My friend Pete had just flown the Grob for 1.6 hours. He could have stayed up longer but knew I was waiting to fly the plane so he came back. I launched about 3:20 PM and immediately found a very nice thermal that took me up to about 5,400 MSL. The forecast said it would be a good day. Pete’s and several other people’s flights seemed to bear that out so I decided to head for Hornell (HTF).

From my first thermal on the point, it only took about 10 minutes to fly the 9 nm to HTF. Not encountering any thermals enroute, I was down to 3,400 MSL about a mile NW of the Hornell airport. I switched to 122.7 CTAF and knew if I didn’t find a thermal that I would need to land at HTF. Happily, I did find a thermal and climbed to 4,700 MSL. I knew that wasn’t quite enough altitude to get me back to DSV but I thought by taking a different route I would surely get at least one thermal on the way back.

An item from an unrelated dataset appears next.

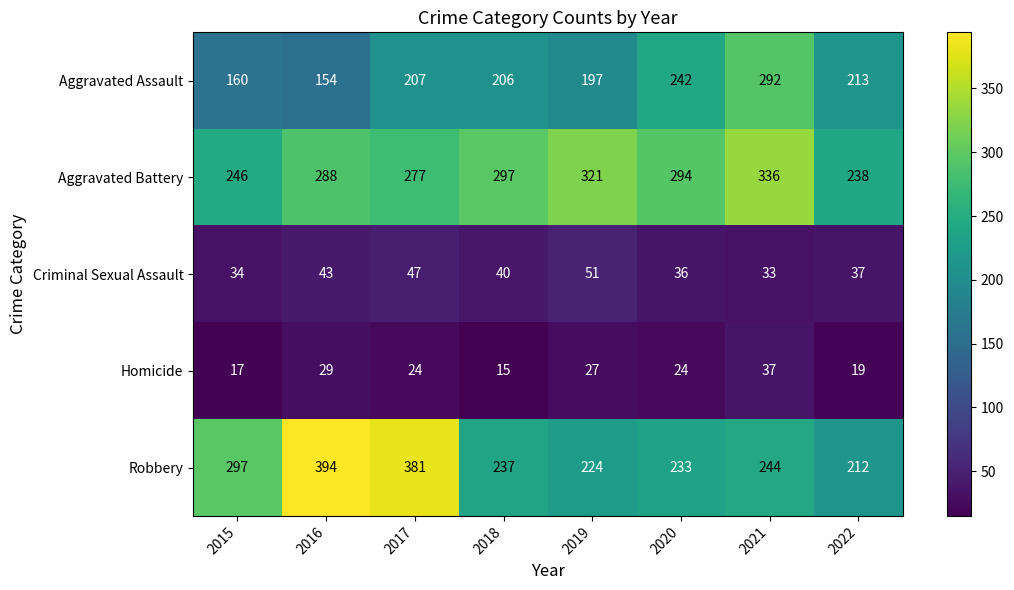

What is the difference between the Criminal Sexual Assault values at 2021 and 2016?

10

I lost 700 feet immediately upon turning north, was dealing with an 11 kt headwind and mostly sink. Encountering occasional 900 fpm sink, I thought heavy sink would equal a good thermal on the other side but that didn’t happen. I lost 2,500 feet in about 7 minutes, was down to 2,400 MSL over 1,800 MSL terrain. I had 2 good fields picked out and still had the option of flying down to the valley. I found a thermal, gained 200 feet and then was back in sink. Time to commit to landing, actually past time to commit to landing. Gear down, check spoilers, land into the wind, field looks really good, left pattern, land. The landing went well, it was an excellent field and no damage to the glider.

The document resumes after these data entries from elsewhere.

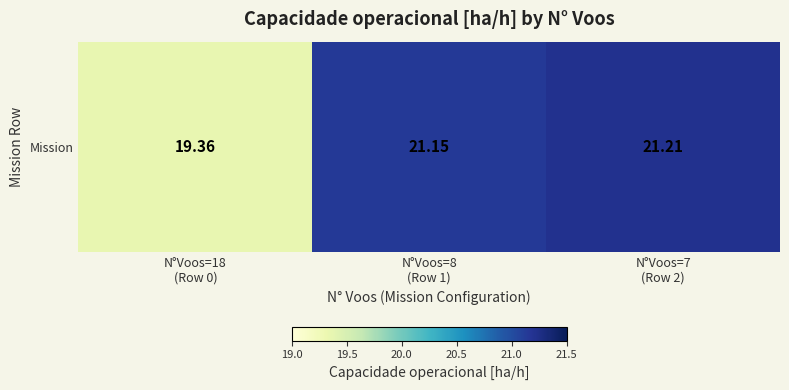

What is the change in value from N°Voos=18
(Row 0) to N°Voos=7
(Row 2)?

+1.9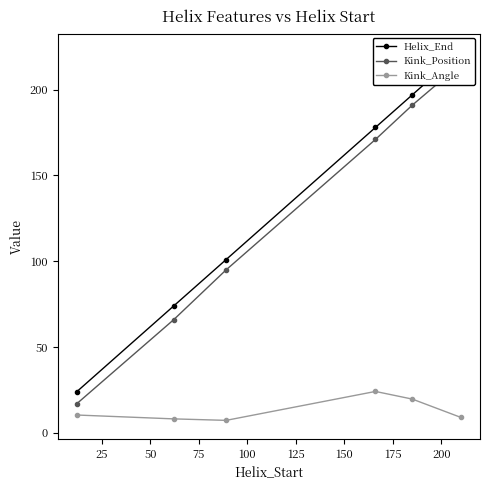

What is the greatest value displayed?

222.0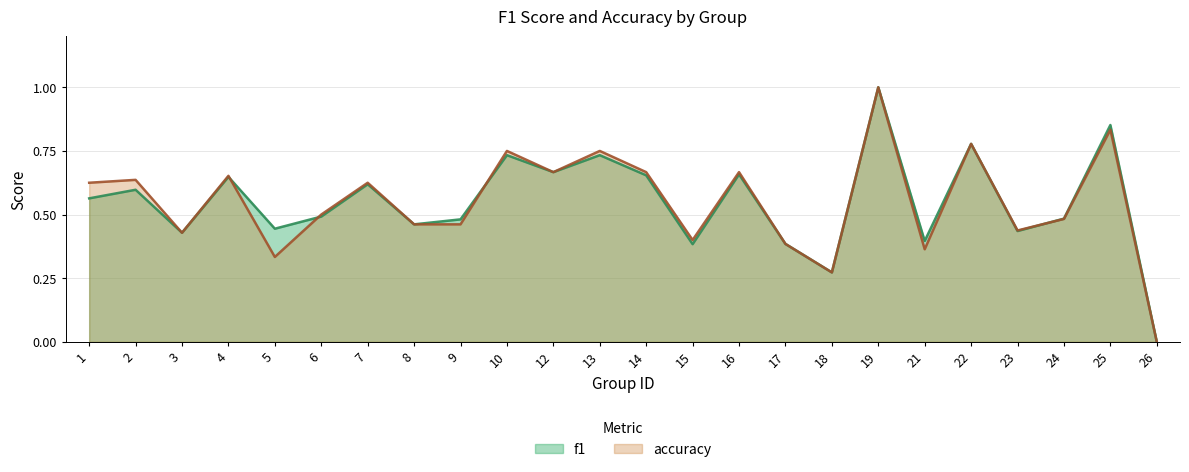

In accuracy, how many points are lower than both neighbors (excluding endpoints)?

7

After just sitting there for a few minutes I called back to the hanger to let them know I had landed out. I was able to tell them my bearing and distance from DSV but giving them my exact latitude/longitude took a little longer. I curled up in the warmth of the cockpit and called my wife to let her know what happened and that I and the glider were fully intact but I would be home a bit later than originally planned. I then sat there thinking about the convenience of the cell phone and the GPS to pinpoint my location compared to when my mentors, Ed Seymore and Kai Getsen, were in similar situations.

While waiting for my dauntless retrieve crew to arrive, a farmer driving a large tractor appeared. I quickly got out of the glider so he wouldn’t think I was injured. After chatting a bit, he went back to work. A little later, another farmer appeared driving a pickup truck. After being assured that there were no injuries, he too went back to his daily chores. Next, Jari W, Chuck Z, and Dave R showed up with the Grob trailer in tow and shortly after that, two more young farmers arrived. These two young men were extremely helpful, aiding us in the disassembly and loading of the Grob into the trailer. I landed in the field about 4 PM and we were back at DSV about 6:30 PM – not bad. To round out the day, the four of us had a nice dinner at Scoville’s after which I headed home with one more major life experience under my belt and feeling very fortunate to be in such a great soaring club.